WRITTEN INSTRUCTION 1: In the forum thread about running out of identity values, what data type did the first poster give the identity column?

DOCUMENT:
-*-*-

How to prevent exhausted Indentity

  • Hi All,

    I'm a fan of identity data type, I always use identity as a primary key in all my tables. However, I'm now designing a heavy transactional database and deletion of data is not allowed. I predict it will run out of value within 7-8 years, tough I've set up my identity as a bigint type.

    I'd like to have suggestions from all of you who may have experience dealing with such a situation.

    I appreciate any comment and Thanks in advance.

    Hendry

  • One option might be to make it a composite key, add a one/two char column that would be a set to a default ("A"), combine it with your ident column. Add a job that checks the ident daily, if within x of hitting the max, change the default to "B".

    The other option is a uniqueidentifier. Not as fast as int/bigint, but you dont have to worry about it either.

    Andy

    http://qa.sqlservercentral.com/columnists/awarren/

  • Well, I doubt you'll run out of values if you do something like this:

    
    
    CREATE TABLE Biggie(
    Id dec(38,0) IDENTITY(-99999999999999999999999999999999999999,1))

    --Jonathan



    --Jonathan

  • At that point you're at 17 bytes per ID compared to 16 for a GUID. Good alternative though. And I suppose that you could still possibly exhaust the range someday...!

    Andy

    http://qa.sqlservercentral.com/columnists/awarren/

  • quote:


    At that point you're at 17 bytes per ID compared to 16 for a GUID. Good alternative though. And I suppose that you could still possibly exhaust the range someday...!

-*-*-

TASK MATERIAL:
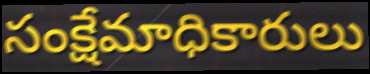
సంక్షేమాధికారులు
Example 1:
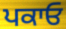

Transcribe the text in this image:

ਪਕਾਓ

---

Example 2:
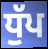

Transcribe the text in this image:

ਧੁੱਪ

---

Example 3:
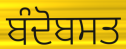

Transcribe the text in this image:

ਬੰਦੋਬਸਤ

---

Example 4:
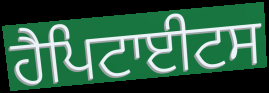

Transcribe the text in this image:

ਹੈਪਿਟਾਈਟਸ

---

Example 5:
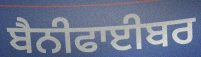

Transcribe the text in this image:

ਬੈਨੀਫਾਈਬਰ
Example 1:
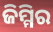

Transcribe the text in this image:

ଜିମ୍ମିର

-*-*-

WRITTEN INSTRUCTION 2: Count the lines in the entries that contain the string "Example". Give only the number.

RESULT 1: bigint

RESULT 2: 6